▶ **WHAT THIS TASK INVOLVES**: Nothing but the pictures may be dropped; the rest of the listing is to be written out exactly.

*** Begin section ***

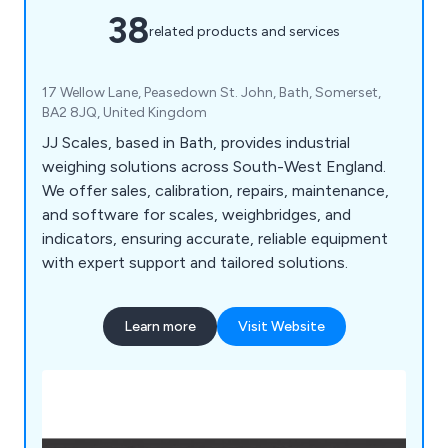
38
related products and services
17 Wellow Lane, Peasedown St. John, Bath, Somerset,
BA2 8JQ, United Kingdom
JJ Scales, based in Bath, provides industrial
weighing solutions across South-West England.
We offer sales, calibration, repairs, maintenance,
and software for scales, weighbridges, and
indicators, ensuring accurate, reliable equipment
with expert support and tailored solutions.
Learn more
Visit Website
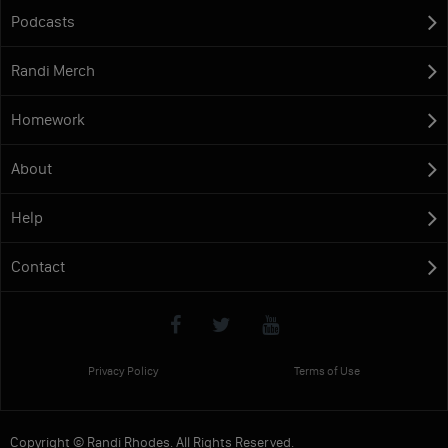
Podcasts
Randi Merch
Homework
About
Help
Contact
Privacy Policy
Terms of Use
Copyright © Randi Rhodes. All Rights Reserved.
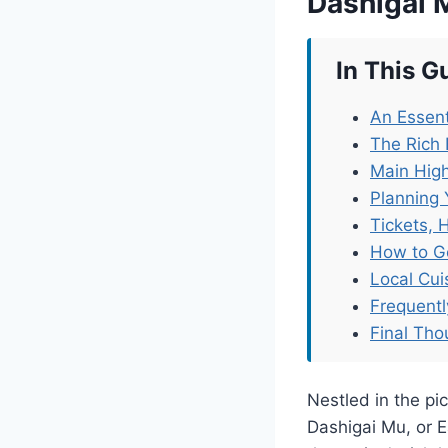
Dashigai 
In This G
An Essent
The Rich
Main Hig
Planning 
Tickets, 
How to G
Local Cu
Frequent
Final Tho
Nestled in the p
Dashigai Mu, or 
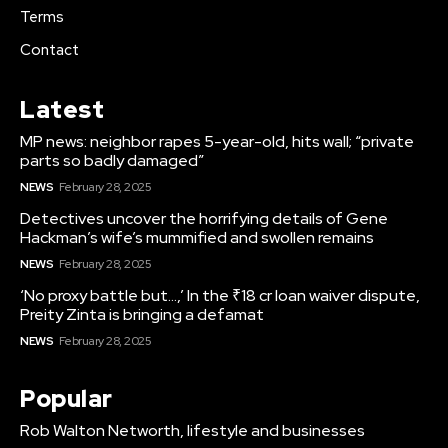
Terms
Contact
Latest
MP news: neighbor rapes 5-year-old, hits wall; “private
parts so badly damaged”
NEWS
February 28, 2025
Detectives uncover the horrifying details of Gene
Hackman’s wife’s mummified and swollen remains
NEWS
February 28, 2025
‘No proxy battle but…,’ In the ₹18 cr loan waiver dispute,
Preity Zinta is bringing a defamat
NEWS
February 28, 2025
Popular
Rob Walton Networth, lifestyle and businesses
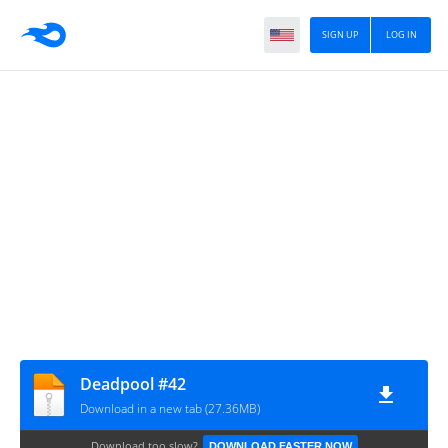
SIGN UP
LOG IN
Deadpool #42
Download in a new tab (27.36MB)
Download too slow?
DOWNLOAD FASTER NOW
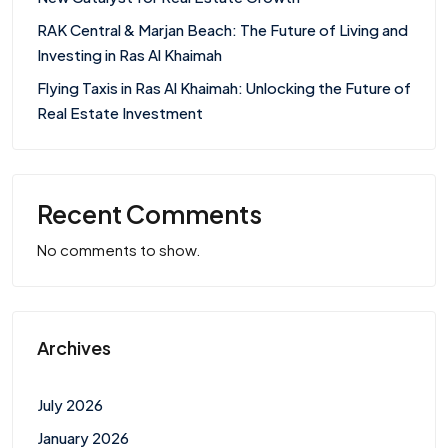
RAK Central & Marjan Beach: The Future of Living and
Investing in Ras Al Khaimah
Flying Taxis in Ras Al Khaimah: Unlocking the Future of
Real Estate Investment
Recent Comments
No comments to show.
Archives
July 2026
January 2026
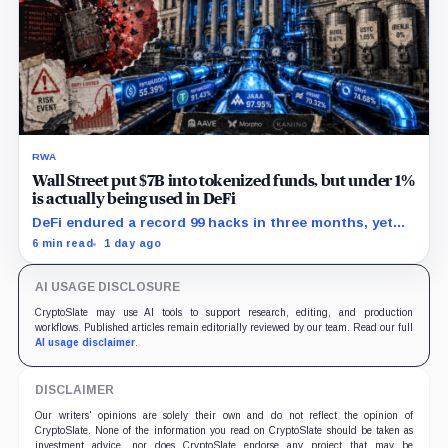
RWA
Wall Street put $7B into tokenized funds, but under 1%
is actually being used in DeFi
DeFi endured a record 99 hacks in three months, yet
real-world asset deposits just hit $4B.
6 min read
1 day ago
AI USAGE DISCLOSURE
CryptoSlate may use AI tools to support research, editing, and production
workflows. Published articles remain editorially reviewed by our team. Read our full
AI usage disclaimer
.
DISCLAIMER
Our writers' opinions are solely their own and do not reflect the opinion of
CryptoSlate. None of the information you read on CryptoSlate should be taken as
investment advice, nor does CryptoSlate endorse any project that may be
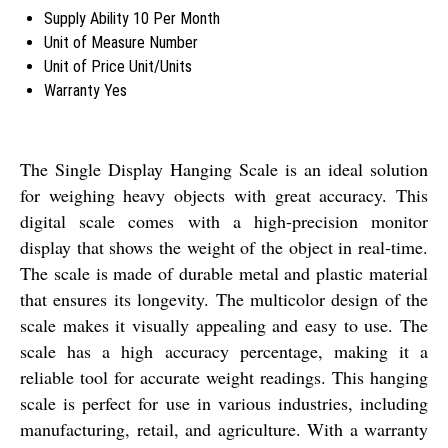
Supply Ability
10 Per Month
Unit of Measure
Number
Unit of Price
Unit/Units
Warranty
Yes
The Single Display Hanging Scale is an ideal solution
for weighing heavy objects with great accuracy. This
digital scale comes with a high-precision monitor
display that shows the weight of the object in real-time.
The scale is made of durable metal and plastic material
that ensures its longevity. The multicolor design of the
scale makes it visually appealing and easy to use. The
scale has a high accuracy percentage, making it a
reliable tool for accurate weight readings. This hanging
scale is perfect for use in various industries, including
manufacturing, retail, and agriculture. With a warranty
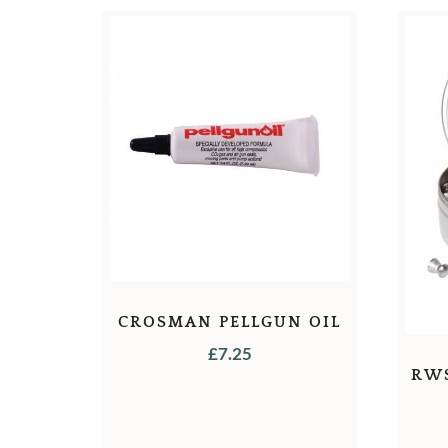
CROSMAN PELLGUN OIL
£
7.25
RW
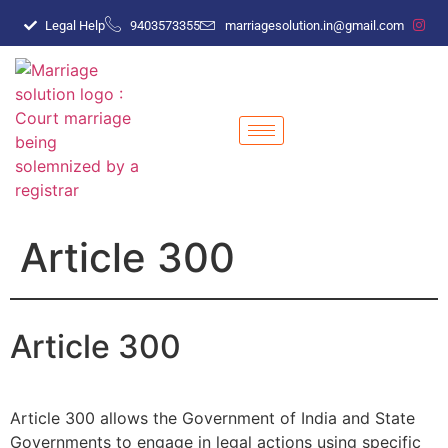
Legal Help
9403573355
marriagesolution.in@gmail.com
Article 300
Article 300
Article 300 allows the Government of India and State
Governments to engage in legal actions using specific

*** End section ***

▶ **OUTPUT FOR THIS TASK**:
38
related products and services
17 Wellow Lane, Peasedown St. John, Bath, Somerset,
BA2 8JQ, United Kingdom
JJ Scales, based in Bath, provides industrial
weighing solutions across South-West England.
We offer sales, calibration, repairs, maintenance,
and software for scales, weighbridges, and
indicators, ensuring accurate, reliable equipment
with expert support and tailored solutions.
Learn more
Visit Website
Podcasts
Randi Merch
Homework
About
Help
Contact
Privacy Policy
Terms of Use
Copyright © Randi Rhodes. All Rights Reserved.
Dashigai 
In This G
An Essent
The Rich
Main Hig
Planning 
Tickets, 
How to G
Local Cu
Frequent
Final Tho
Nestled in the p
Dashigai Mu, or 
Terms
Contact
Latest
MP news: neighbor rapes 5-year-old, hits wall; “private
parts so badly damaged”
NEWS
February 28, 2025
Detectives uncover the horrifying details of Gene
Hackman’s wife’s mummified and swollen remains
NEWS
February 28, 2025
‘No proxy battle but…,’ In the ₹18 cr loan waiver dispute,
Preity Zinta is bringing a defamat
NEWS
February 28, 2025
Popular
Rob Walton Networth, lifestyle and businesses
SIGN UP
LOG IN
Deadpool #42
Download in a new tab (27.36MB)
Download too slow?
DOWNLOAD FASTER NOW
RAK Central & Marjan Beach: The Future of Living and
Investing in Ras Al Khaimah
Flying Taxis in Ras Al Khaimah: Unlocking the Future of
Real Estate Investment
Recent Comments
No comments to show.
Archives
July 2026
January 2026
RWA
Wall Street put $7B into tokenized funds, but under 1%
is actually being used in DeFi
DeFi endured a record 99 hacks in three months, yet
real-world asset deposits just hit $4B.
6 min read
1 day ago
AI USAGE DISCLOSURE
CryptoSlate may use AI tools to support research, editing, and production
workflows. Published articles remain editorially reviewed by our team. Read our full
AI usage disclaimer
.
DISCLAIMER
Our writers' opinions are solely their own and do not reflect the opinion of
CryptoSlate. None of the information you read on CryptoSlate should be taken as
investment advice, nor does CryptoSlate endorse any project that may be
Supply Ability
10 Per Month
Unit of Measure
Number
Unit of Price
Unit/Units
Warranty
Yes
The Single Display Hanging Scale is an ideal solution
for weighing heavy objects with great accuracy. This
digital scale comes with a high-precision monitor
display that shows the weight of the object in real-time.
The scale is made of durable metal and plastic material
that ensures its longevity. The multicolor design of the
scale makes it visually appealing and easy to use. The
scale has a high accuracy percentage, making it a
reliable tool for accurate weight readings. This hanging
scale is perfect for use in various industries, including
manufacturing, retail, and agriculture. With a warranty
CROSMAN PELLGUN OIL
£
7.25
RW
Legal Help
9403573355
marriagesolution.in@gmail.com
Article 300
Article 300
Article 300 allows the Government of India and State
Governments to engage in legal actions using specific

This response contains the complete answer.